Monthly Archives: February 2015

Prepare Ye The Way of the Lord

The Gospel of Mark tells the story of Jesus’ life, ministry, and death. It begins in the middle of the story, and ends before it’s over.

Mark begins John baptizing people in the Jordan River. There’s no wise men, no manger or shepherds. There’s no virgin Mary or stunned Joseph. There’s no Christmas at all. There’s just John, the wild and wooly prophet telling people to change their lives and minds, and look forward to the coming one. Jesus shows up pretty quickly, and is baptized. As he comes out of the water, Jesus hears a voice from the heavens, “You are my Son, whom I dearly love; in you I find happiness.”

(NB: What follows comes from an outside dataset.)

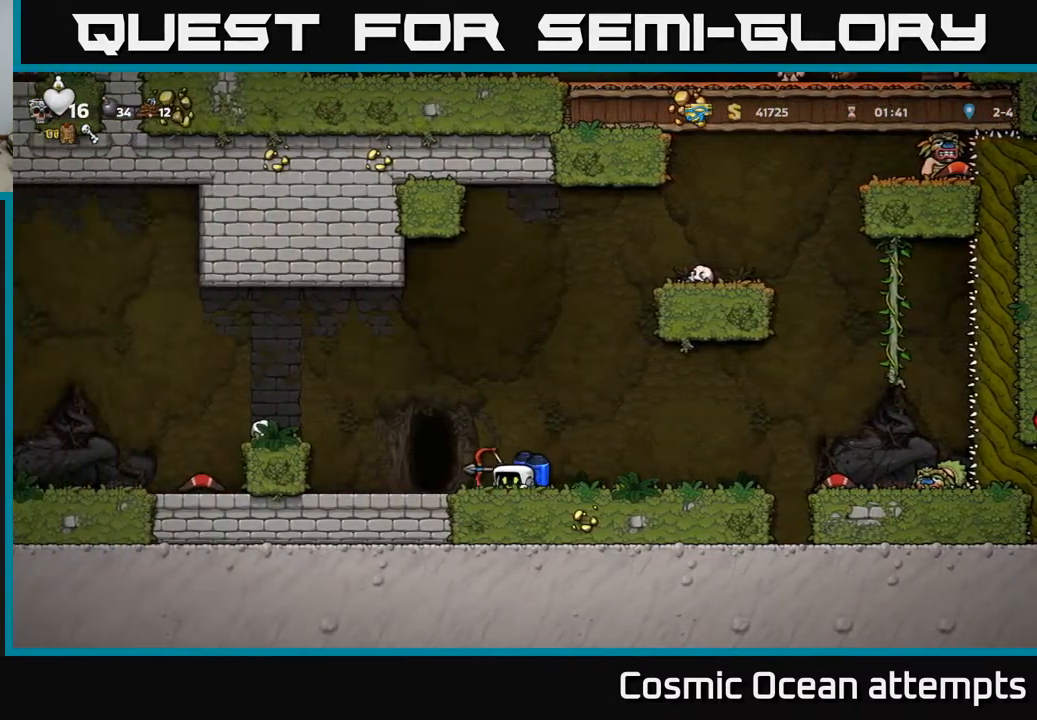
{"buttons": ["DPAD_LEFT"], "left_stick": "center", "right_stick": "center", "events": [[200, "A", "down"], [417, "A", "up"]]}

Thus marks the beginning of Jesus’ ministry. Thus marks the beginning of the musical Godspell. Thus marks our beginning of Lent, and our photo journal. For the next few weeks I will be writing and reflecting on different themes, songs, and stories that are found in Godspell. After a prologue, Godspell begins with John the Baptist blowing the shofar and calling the people to baptism. In our production, the children are the first ones up. Then they bring the adults with them to the stage. We sing joyfully, “Prepare Ye the Way of the Lord,” until Jesus comes to be baptized as well. It is the start of the musical. More importantly, it is the start of our journey. We are invited this week to take pictures of things that makes us think of “Prepare the Way,” and words like begin, embark, baptize, water, and Spirit. Some began the journey by sharing pictures, all of which you can see on Facebook, Instagram, Pinterest, and Twitter using the hashtag #tryLENT. These are some that were shared on various social media:

Announce

Announce

Begin

Begin

Start

Start

Water

Water

The Jordan River

The Jordan River

 

Lent begins with Ash Wednesday. It begins with these words: “From dust were you formed, and to dust you will return. Repent, and believe in the gospel.” These were the words I used as I applied ashes to the foreheads and hands of those that came forward on Ash Wednesday. As the start of Lent, Ash Wednesday is a chance to take the sign of the cross in ash, and begin the journey toward Easter. We begin the season of Lent with reminder of our own mortality, a call to repentance, and a call to faith.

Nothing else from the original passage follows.